▶ **Saved data entries**
----
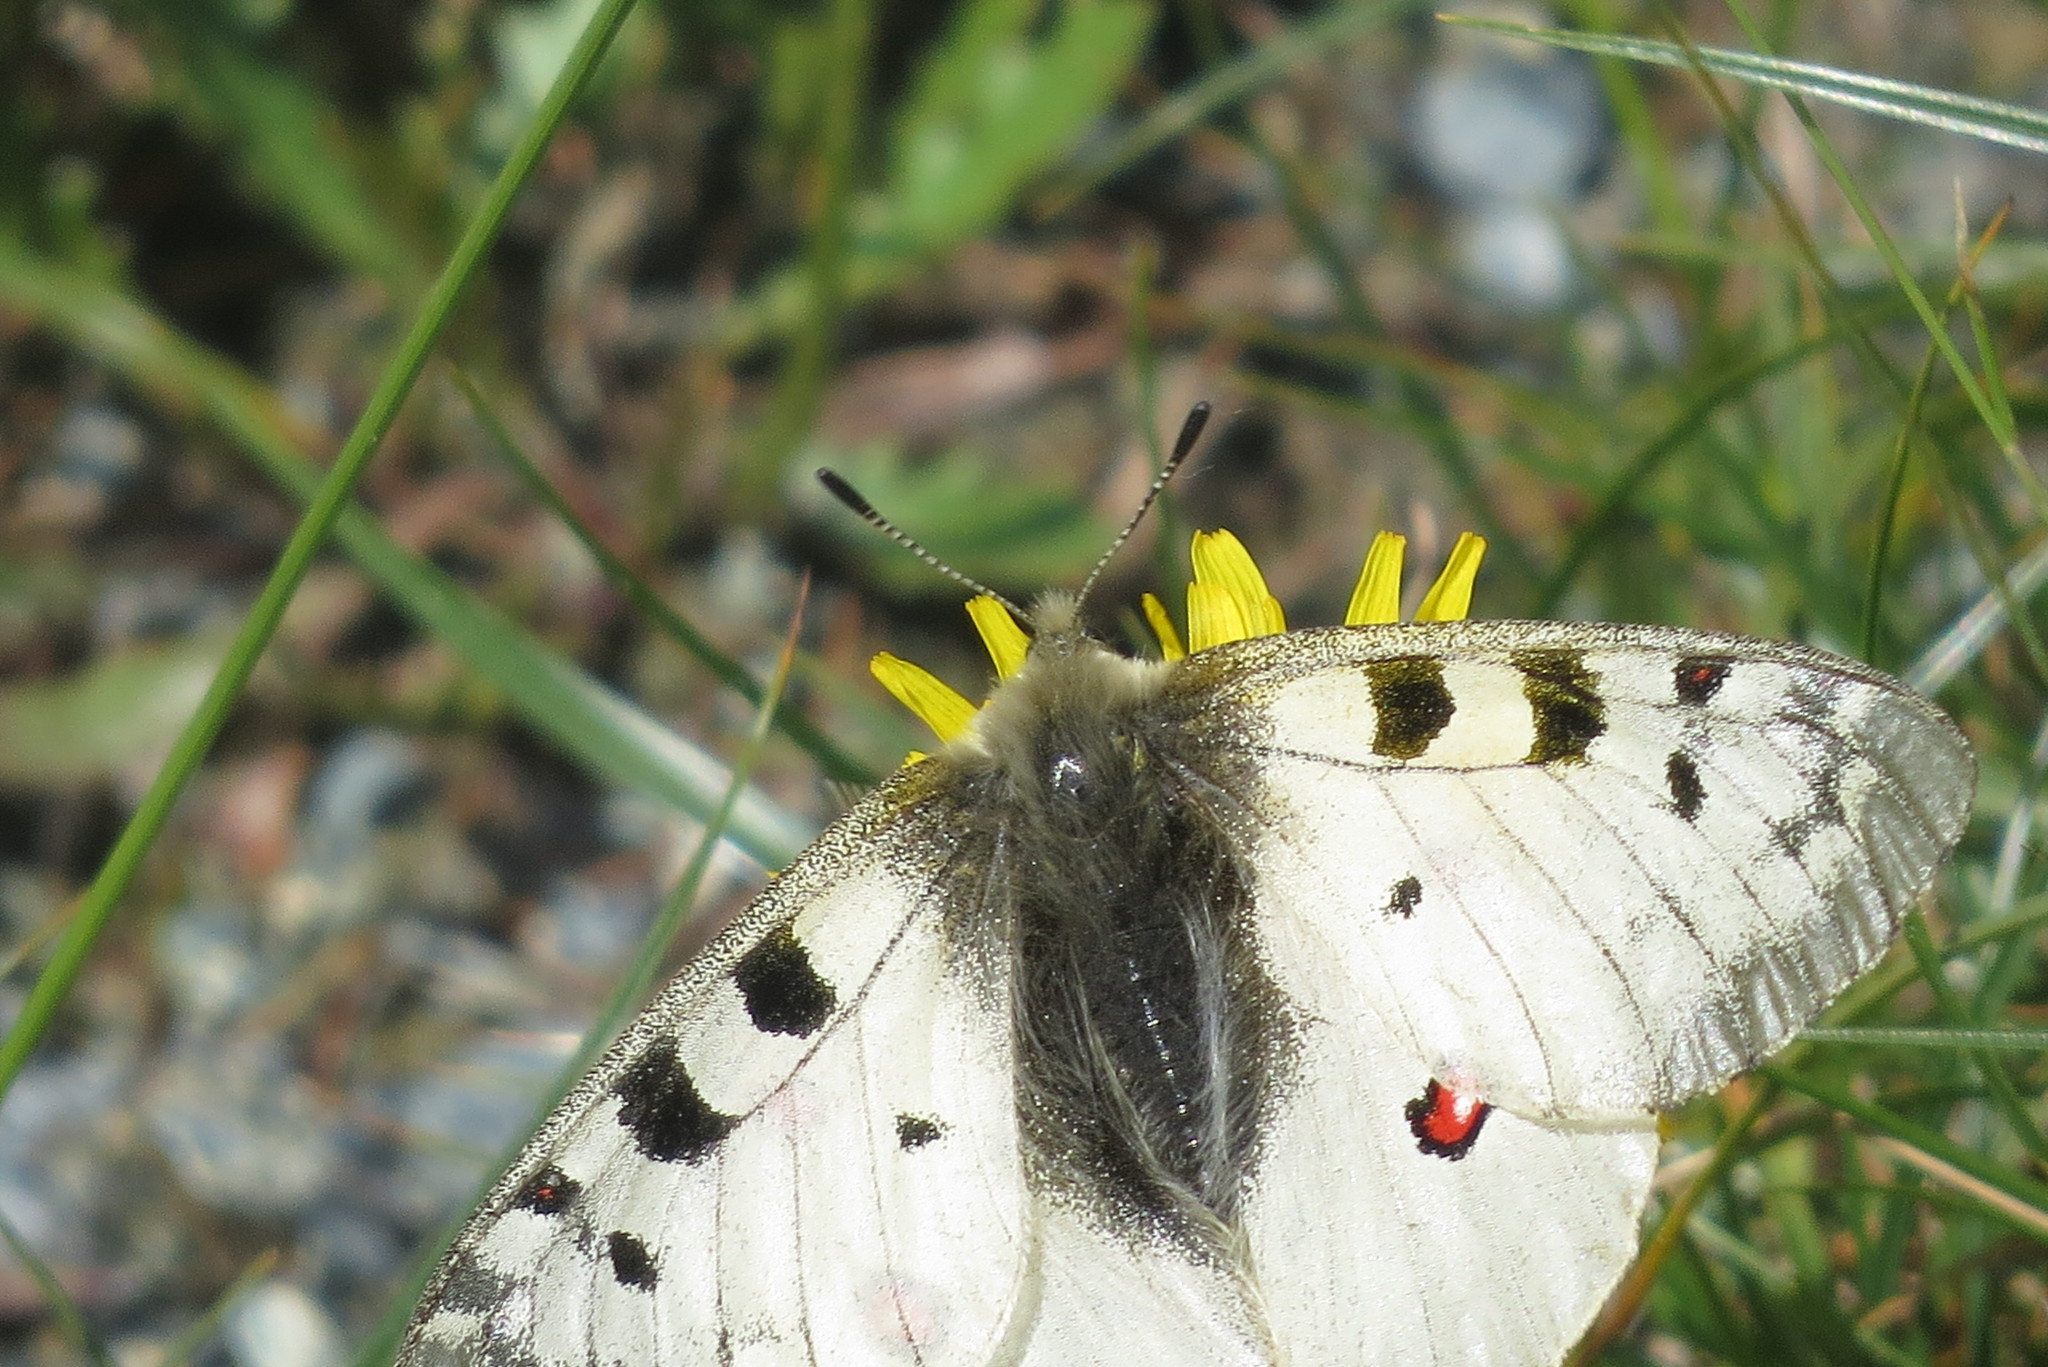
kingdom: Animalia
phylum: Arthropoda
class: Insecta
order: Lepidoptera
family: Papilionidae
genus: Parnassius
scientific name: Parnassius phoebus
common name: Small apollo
----
Rewrite the entries, substituting "binomial name" for "scientific name" and changing nothing else. Omit the pictures.

kingdom: Animalia
phylum: Arthropoda
class: Insecta
order: Lepidoptera
family: Papilionidae
genus: Parnassius
binomial name: Parnassius phoebus
common name: Small apollo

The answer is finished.